E-COMMERCE – Like digital payments, Pruntey believes that e-commerce is a thematic that will continue to grow post-COVID. For a business like City Chic, the clothing retailer’s ability to move online underpins its transition to a market-leading position.
Stock heroes and headaches
We asked our two fundies to pick two stocks they were most pleased with over reporting season and whose future prospects shine the brightest. We also asked them to name two 'sinner' stocks that have given them headaches and will be avoided for at least the rest of 2020.
Valuations in the market
The fundies also spoke briefly about the market’s current valuations.

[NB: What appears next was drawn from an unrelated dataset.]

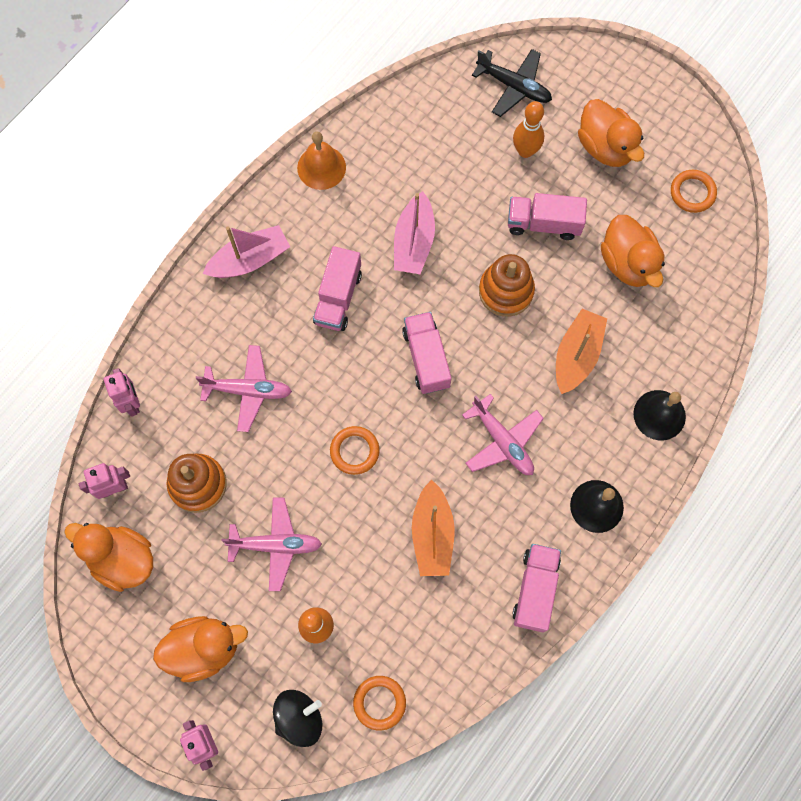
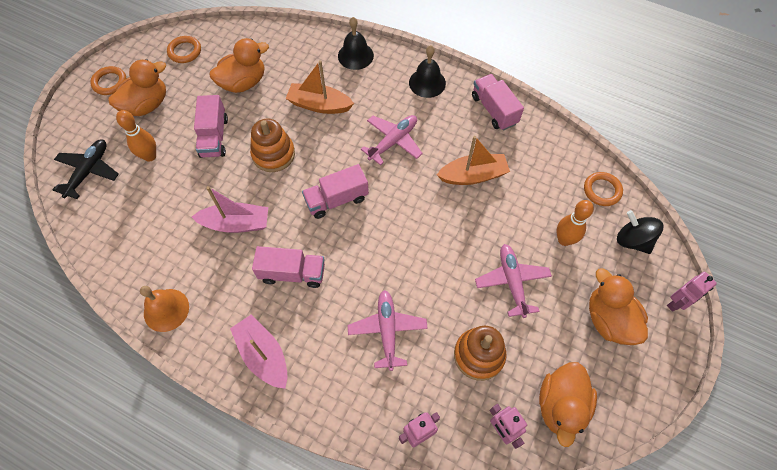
camera: 100 degrees left, 10 degrees down
orange ring [330,426,380,475] -> orange ring moved to [90,66,126,95]
pink truck [512,544,561,633] -> pink truck turned 60 degrees clockwise [472,74,524,131]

They agreed growth stocks outperformed value, and Moberley emphasised the unprecedented environment of the world’s five largest companies (Microsoft, Apple, Amazon, Alphabet and Facebook), who comprise around 25% of the S&P 500. Drawing positivity from this, he says it proves growth opportunities still exist for those who know where to look.
If you missed the webinar a replay is now available and can be accessed via the link below and a pdf copy of the slides is available at the bottom of the wire.
Q: Where will the price of oil be in 2022?
Chris: QVG holds no oil or gas positions. Part of our reluctance to own energy stocks is our inability to forecast future commodity prices with any confidence.
David: Short term it looks tough. Inventories have been building suggesting supply cuts have not been enough to balance the market given the current weakness in demand. Medium-term looks more interesting given a lack of investment in exploration to replace the depletion in reserves.
Q: What are your thoughts on Kathmandu (ASX:KMD)?
Chris: KMD reports its result on 23 September. If it’s anything like other retail results, it will surprise on the upside. Longer term we worry about the very large store portfolio and relative under-investment in eCommerce. At 11-times PE, some of these concerns may be priced-in already.
David: I don’t have a strong view on the upcoming result. It will be potentially interesting as a beneficiary if domestic travel and outdoor spend pick up (SUL update indicates this is happening). However large dilution from recent capital raising and question marks on the Rip Curl acquisition keep us sidelined.
Q: What are your thoughts on BlueScope Steel (ASX:BSL) and Lendlease (ASX:LLC)?
David: BSL - Good balance sheet and management. Steep spreads are improving, however, they are coming off a low base and probably need to see these sustained to see further upside.
LLC - Recent strategy update gave a clearer picture of the direction of the business post the exit of engineering. They are trying to accelerate the pipeline of development however this is into a difficult macro backdrop.
Q: Do you consider microcap stocks – including Pointerra, 8 Common, Knosys, Envirosuite or Selfwealth – or are they too volatile?
Chris: We own Selfwealth and have kicked the tires on EVS but the others are either too small for us or hard to value given they’re unprofitable. The microcaps we own are PSQ and PPE both of which have meaningful and growing earnings and very low leverage.
Q: What are your thoughts on BWX?
Chris: We like it. Consumer packaged goods businesses have excellent economics and BWX has outstanding management in CEO Dave Fenlon (he’s formerly of Blackmores). In the short-term BWX will have a soft 6 months to December as their new product development is weighted to the second half and their US business is struggling to make sales while some of their retailers are Covid impacted but longer-term we like it.
Q: What are your thoughts on Mesoblast (ASX:MSB)?
Chris: We’ve never owned it. Management over-promises and under-delivers and it burns cash. It looks like a punting stock to me, and not something you’d put in the bottom draw.